For scan-matching code in this repository uses
CSM. Precompiled libcsm.so
and sm2
for
64-bit Linux located inside csm
folder. We are using slightly modified version
of the CSM, so if you want to compile it yourself it's recommended to apply
patch csm.patch
first.
For modern Debian based distribution you can execute the following command:
sudo apt-get install libgsl2 python3 python3-numpy python3-scipy python3-matplotlib python3-cffi texlive texlive-latex-extra dvipng
Additionally you'll need progressbar2 Python library, you can install it
using pip3
:
sudo pip3 install progressbar2
Download datasets archive:
wget https://github.com/SkRobo/wmo-wls/releases/download/0.1/datasets.tar.bz2
And unpack it:
bzip2 -dc datasets.tar.bz2 | tar xv
Next perform matching:
./match.py
Results will be saved in the ./results/match/
folder.
Finally perform optimization:
./wls.py
Results in the form of trajectories will be saved in the
./results/wls/
folder.
To calculate trajectories using keyframe apporach run:
./keyframes.py
To perfrom nonlinear optimization for set of alphas run:
./nonlinear.py
Here argument is the index of dataset to be optimized for.

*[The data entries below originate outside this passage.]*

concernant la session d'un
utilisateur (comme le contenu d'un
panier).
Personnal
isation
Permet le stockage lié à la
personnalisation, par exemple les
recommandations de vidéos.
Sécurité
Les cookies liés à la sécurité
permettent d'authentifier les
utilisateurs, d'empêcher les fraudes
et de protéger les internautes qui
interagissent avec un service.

Results in the form of trajectories will be saved in the
./results/nonlinear/
folder.
If you don't want to wait for nonlinear optimization to end you can download precomputed results:
wget https://github.com/SkRobo/wmo-wls/releases/download/0.2/nonlinear.tar.bz2
To unpack them run:
bzip2 -dc nonlinear.tar.bz2 | tar xv -C results/
To plot figures used in the paper run:
./plot_figures.py
Figures will be saved in the ./figures/
folder.
This code is created for scientific purposes only. It is not intended for uses in practical applications. Thus various optimizations are applicable which can significantly boost up computational and memory efficiency.